L'Union européenne a déclaré qu'elle "s'associait" à la déclaration de la CEDEAO et rejetait "toute tentative visant à déstabiliser la démocratie et à menacer la stabilité" du Niger.

Le secrétaire d'État américain Antony Blinken a déclaré, quant à lui, qu'il s'était entretenu avec M. Bazoum pour lui offrir le soutien de Washington.

Depuis son indépendance en 1960, le Niger est confronté à une instabilité politique chronique. Le pays a connu quatre coups d'État au cours de son histoire, le plus récent étant le putsch de février 2010 qui a renversé le président de l'époque, Mamadou Tandja.

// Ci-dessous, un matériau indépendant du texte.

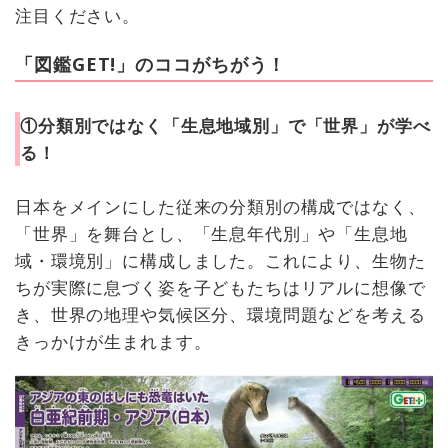
注目ください。
「図鑑GET!」のココがちがう！
①分類別ではなく「生息地域別」で「世界」が学べ
る！
日本をメインにした従来の分類別の構成ではなく、
「世界」を舞台とし、「生息年代別」や「生息地
域・環境別」に構成しました。これにより、生物た
ちが実際に息づく姿を子どもたちはリアルに想像で
き、世界の地理や気候区分、環境問題などを考える
きっかけが生まれます。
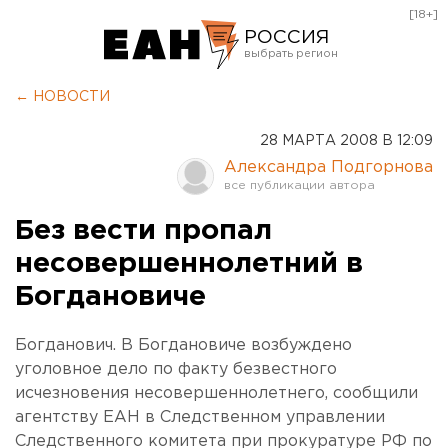
[18+]
РОССИЯ
Екатеринбург
← НОВОСТИ
Челябинск
28 МАРТА 2008 В 12:09
Курган
Александра Подгорнова
Оренбург
Без вести пропал
несовершеннолетний в
Богдановиче
Богданович. В Богдановиче возбуждено
уголовное дело по факту безвестного
исчезновения несовершеннолетнего, сообщили
агентству ЕАН в Следственном управлении
Следственного комитета при прокуратуре РФ по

La première transition démocratique du pays a eu lieu en 2021, lorsque Bazoum a accédé à la présidence après que son prédécesseur, Mahamadou Issoufou, se soit volontairement retiré. Bazoum était auparavant ministre de l'intérieur et bras droit d'Issoufou.

Le Niger, vaste pays d'Afrique de l'Ouest composé aux deux tiers de désert, est l'une des nations les plus pauvres du monde. La moitié de ses 26,2 millions d'habitants vit dans la pauvreté, en partie à cause du taux de natalité le plus élevé au monde, soit 6,8 enfants par femme en 2021.

Comme d'autres pays situés sur la bordure sud du Sahara, le Niger perd d'immenses étendues de terres au profit du désert, provoquant des sécheresses répétées qui aggravent la faim généralisée.

Il fait partie du projet de la Grande Muraille Verte d'Afrique, qui vise à créer un corridor d'arbres et d'arbustes de 8 000 kilomètres de long à travers le continent.

Insurrections jumelles

Tout comme ses voisins du Sahel, le Mali et le Burkina Faso, le Niger est aux prises avec le terrorisme qui a commencé au Mali en 2012 et s'est propagé à travers les frontières de la région.

Des centaines de milliers de personnes ont fui leurs foyers, ce qui a provoqué une crise humanitaire et mis à rude épreuve l'économie du pays. Les combats contre les terroristes affiliés à Al-Qaïda et à Daech se sont déroulés à moins de 100 kilomètres de la capitale.

L'une des attaques les plus meurtrières a fait 141 morts dans plusieurs hameaux de la vaste région désertique de Tahoua en mars 2021, selon un bilan officiel.

Le Niger, soutenu par les États-Unis, est un bastion de plus en plus rare de soutien aux opérations antiterroristes occidentales dans la région. La France a stationné 1 500 soldats dans le pays après avoir été chassée du Mali et du Burkina Faso.

Uranium, or et autres ressources naturelles

Le Niger possède un des plus grands gisements d'uranium au monde, une matière première clé de l'industrie nucléaire. La France, qui tire la quasi-totalité de son électricité de centrales nucléaires, a commencé à extraire de l'uranium dans le nord du Niger il y a un demi-siècle.

Le pays est également devenu un petit producteur d'or et de pétrole. Toutefois, la majeure partie de la population vit de l'agriculture.